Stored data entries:
+===+
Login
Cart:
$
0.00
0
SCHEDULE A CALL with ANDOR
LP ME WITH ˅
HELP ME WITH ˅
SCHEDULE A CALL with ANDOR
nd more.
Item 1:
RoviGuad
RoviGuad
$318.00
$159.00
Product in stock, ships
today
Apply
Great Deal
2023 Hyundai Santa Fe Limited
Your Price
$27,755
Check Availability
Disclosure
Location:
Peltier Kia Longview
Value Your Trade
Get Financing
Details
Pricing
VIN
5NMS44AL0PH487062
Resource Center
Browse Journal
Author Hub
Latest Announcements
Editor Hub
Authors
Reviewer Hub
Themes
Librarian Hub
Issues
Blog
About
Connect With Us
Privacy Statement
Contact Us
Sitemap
+===+
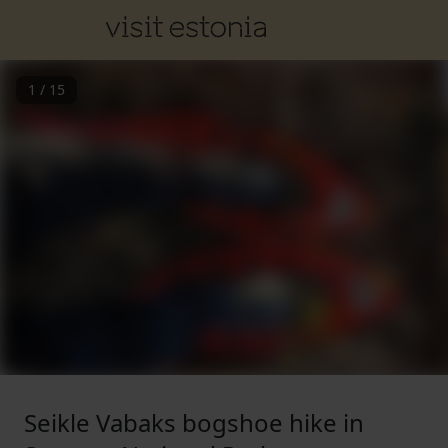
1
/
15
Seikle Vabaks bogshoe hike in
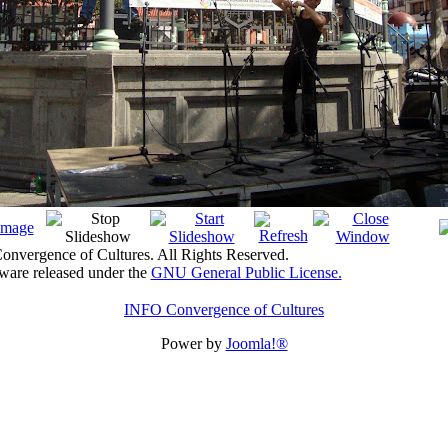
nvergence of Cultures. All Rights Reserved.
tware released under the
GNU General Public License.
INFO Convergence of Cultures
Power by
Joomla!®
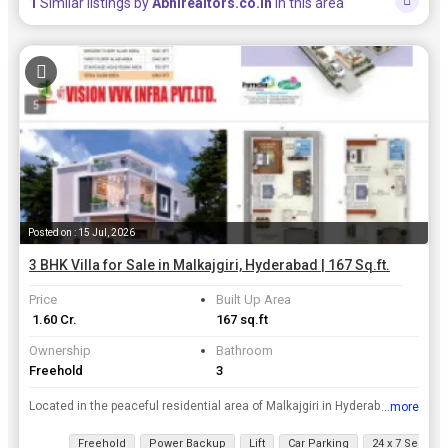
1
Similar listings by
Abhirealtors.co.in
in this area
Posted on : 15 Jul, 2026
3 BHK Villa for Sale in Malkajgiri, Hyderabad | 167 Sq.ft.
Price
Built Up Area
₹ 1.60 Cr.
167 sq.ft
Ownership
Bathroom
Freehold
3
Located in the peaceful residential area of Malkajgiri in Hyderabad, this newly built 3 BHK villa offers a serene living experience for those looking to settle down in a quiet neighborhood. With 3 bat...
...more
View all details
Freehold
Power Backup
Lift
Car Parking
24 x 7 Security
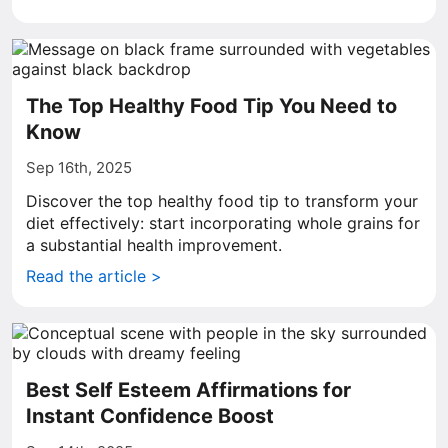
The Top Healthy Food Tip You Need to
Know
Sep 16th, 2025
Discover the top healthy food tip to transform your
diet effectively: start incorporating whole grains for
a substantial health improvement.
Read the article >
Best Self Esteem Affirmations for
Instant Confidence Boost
+===+
Instruction:
Wherever a line above contains "Cultures", copy that line.

Solution for this exercise:
nvergence of Cultures. All Rights Reserved.
INFO Convergence of Cultures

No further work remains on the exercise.